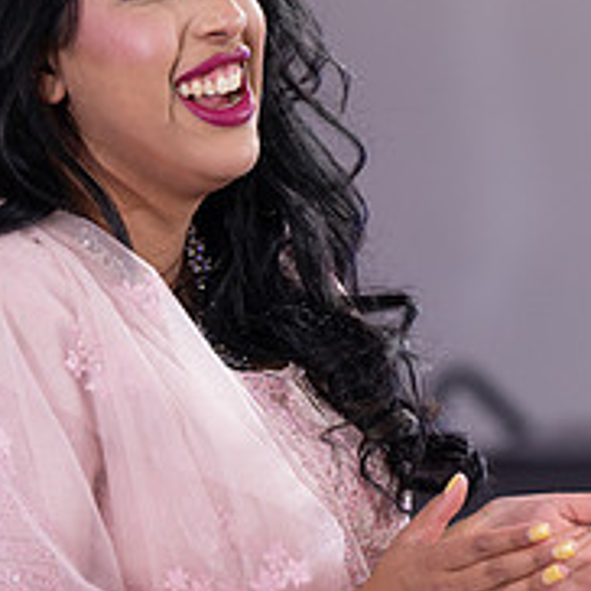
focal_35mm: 363
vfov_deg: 4.8
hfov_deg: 4.8
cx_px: 247
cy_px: 346
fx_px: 7012
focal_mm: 134
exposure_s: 1/200
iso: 1000
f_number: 2.8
____________________
Job -> Your reply must contain each entry exactly as written and no pictures.

Expected answer ->
focal_35mm: 363
vfov_deg: 4.8
hfov_deg: 4.8
cx_px: 247
cy_px: 346
fx_px: 7012
focal_mm: 134
exposure_s: 1/200
iso: 1000
f_number: 2.8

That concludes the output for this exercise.